Capacité alimentaire accrue pour le Nunavik

Travaux d’agrandissement de l’entrepôt et des espaces de bureaux de la Fédération des coopératives du Nouveau-Québec. (Courtoisie)

Un financement de Services aux Autochtones Canada permet à la Fédération des coopératives du Nouveau-Québec (FCNQ) d’accroître ses capacités de stockage alimentaire.

Le FCNQ regroupe 14 coopératives regroupées dans tout autant de villages du Nunavik, qui sont notamment impliquées dans la vente d’aliments au détail, les services bancaires et l’approvisionnement en carburant.

Le financement d’environ 966 000 $ servira à ajouter 1 580 m² d’espaces réfrigérés et de congélation; 6 500 m² d’espaces d’entreposage régulier et 1 670 m² d’espaces administratifs et d’aires communes à l’entrepôt montréalais de la Fédération.

La FCNQ peut ainsi entreposer davantage de biens et d’aliments essentiels et augmenter sa capacité d’acheter en volume et donc de maintenir des prix plus stables pour les familles inuites. En outre, les risques de rupture de stock dans les communautés, où les livraisons peuvent être perturbées par les conditions climatiques, seront réduits.

Un total de 26 M$

En tout, 26 M$ sont investis dans les installations de la Fédération des coopératives du Nouveau-Québec à Baie-D’Urfé. « Cet agrandissement contribuera à consolider un réseau de services essentiel, durable et performant pour les générations à venir, en demeurant fidèle à notre principe fondamental : travailler ensemble et ne laisser personne derrière », a déclaré le président de la FCNQ, Eluscar Kulu Tukalak.
L’organisme n’a pas répondu à nos demandes d’entrevue.

Accessibilité

Par-delà l’augmentation des capacités de stockage, le coût de l’alimentation demeure hautement problématique. Selon des statistiques de la Chaire de recherche Louis-Edmond-Hamelin de l’Université Laval, « en 2023, les prix en épicerie étaient environ 33,6 % plus élevés au Nunavik que dans le sud du Québec ».

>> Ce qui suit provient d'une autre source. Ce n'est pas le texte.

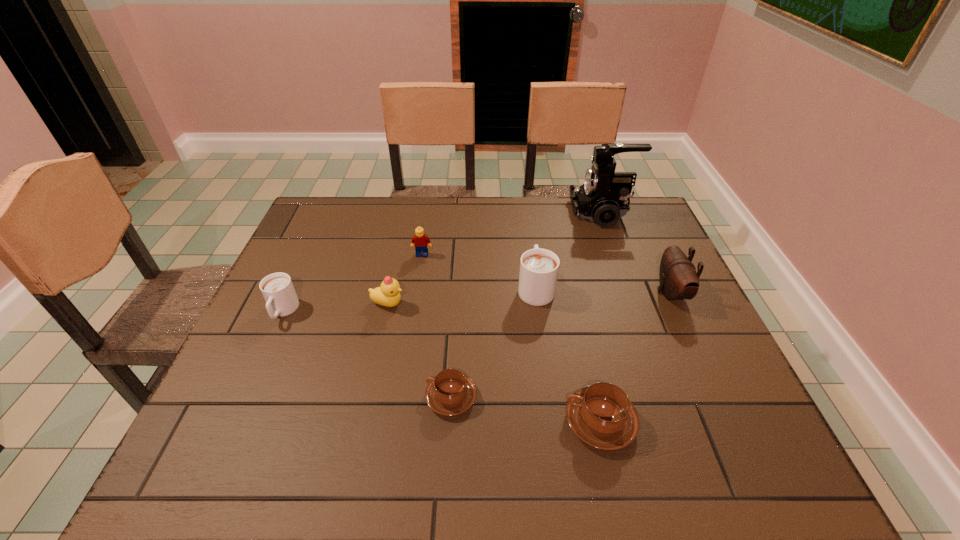
At what (x,y) coordinates should I click in order to perform the action: click on blank space located 0.190m on the side of the second cappuccino from left to right with the handle. Please return your answer as a coordinate pair (x, y). The image size is (960, 540). Looking at the image, I should click on 337,397.

The image size is (960, 540). I want to click on free region located 0.110m on the side of the second cappuccino from left to right with the handle, so click(x=374, y=397).

Where is `object at the far edge`? The width and height of the screenshot is (960, 540). object at the far edge is located at coordinates (603, 197).

Identify the location of object present at the near edge. The height and width of the screenshot is (540, 960). (601, 415).

What are the coordinates of `object located at the left edge` in the screenshot? It's located at (278, 291).

I want to click on camcorder at the right edge, so tap(603, 197).

This screenshot has width=960, height=540. Find the location of `pouch located in the right edge section of the desktop`. pouch located in the right edge section of the desktop is located at coordinates (678, 278).

Identify the location of object present at the far right corner. Image resolution: width=960 pixels, height=540 pixels. (603, 197).

The height and width of the screenshot is (540, 960). In the image, there is a desktop. Identify the location of vacant space at the far edge. (558, 201).

Where is `free space at the near edge of the desktop`? The height and width of the screenshot is (540, 960). free space at the near edge of the desktop is located at coordinates (400, 458).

Un programme fédéral, Nutrition Nord Canada, vise à combler ce fossé entre le Nord et le Sud en subventionnant certains aliments et articles dans 125 collectivités nordiques.

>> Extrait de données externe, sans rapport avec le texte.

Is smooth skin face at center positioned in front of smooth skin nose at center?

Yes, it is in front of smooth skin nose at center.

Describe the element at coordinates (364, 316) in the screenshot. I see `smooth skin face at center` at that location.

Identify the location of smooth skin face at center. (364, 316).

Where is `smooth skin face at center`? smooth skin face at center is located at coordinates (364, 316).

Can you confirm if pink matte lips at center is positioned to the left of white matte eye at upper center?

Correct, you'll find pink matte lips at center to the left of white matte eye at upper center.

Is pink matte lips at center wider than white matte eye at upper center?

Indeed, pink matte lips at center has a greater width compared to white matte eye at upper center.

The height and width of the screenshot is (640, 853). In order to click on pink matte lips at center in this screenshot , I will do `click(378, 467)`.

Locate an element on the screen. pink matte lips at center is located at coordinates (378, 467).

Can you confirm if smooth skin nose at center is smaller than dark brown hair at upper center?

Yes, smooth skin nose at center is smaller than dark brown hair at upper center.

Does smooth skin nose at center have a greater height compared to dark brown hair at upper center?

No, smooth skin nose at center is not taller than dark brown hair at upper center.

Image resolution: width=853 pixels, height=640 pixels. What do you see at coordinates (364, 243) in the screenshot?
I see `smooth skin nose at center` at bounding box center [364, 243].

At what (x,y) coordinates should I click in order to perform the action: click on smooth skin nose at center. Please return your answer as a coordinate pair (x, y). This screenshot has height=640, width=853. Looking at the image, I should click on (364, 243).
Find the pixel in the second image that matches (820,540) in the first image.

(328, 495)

Mais de l’aveu même d’Ottawa, Nutrition Nord Canada ne peut, à lui seul, résoudre le problème de l’insécurité alimentaire. « L’insécurité alimentaire dans les communautés nordiques et autochtones est un défi systémique influencé par un large éventail de facteurs, notamment les infrastructures, l’emploi, l’inflation et l’environnement », peut-on lire dans un rapport d’évaluation du programme, datant de décembre 2025 et réalisé par le ministère Relations Couronne-Autochtones et Affaires du Nord Canada (RCAANC). Le rapport contient cinq recommandations.

Un autre rapport, indépendant celui-là, doit être rendu public plus tard cette année, sous l’autorité d’Aluki Kotierk, ancienne présidente de Nunavut Tungavik Inc et actuelle présidente de l’Instance permanente des Nations Unies sur les questions autochtones. Elle aura pour mandat de rencontrer les organisations autochtones nationales et régionales, les détaillants, les fournisseurs de transport et les parties prenantes, afin d’évaluer l’efficacité du programme et de formuler des recommandations pour l’améliorer. Ce rapport doit être remis directement au ministre Gary Anandasangaree.

Le 26 mars dernier, RCAANC annonçait le financement de neuf projets dirigés par des Autochtones portant sur la sécurité alimentaire et les inégalités d’accès à la nourriture dans les communautés isolées du Nord.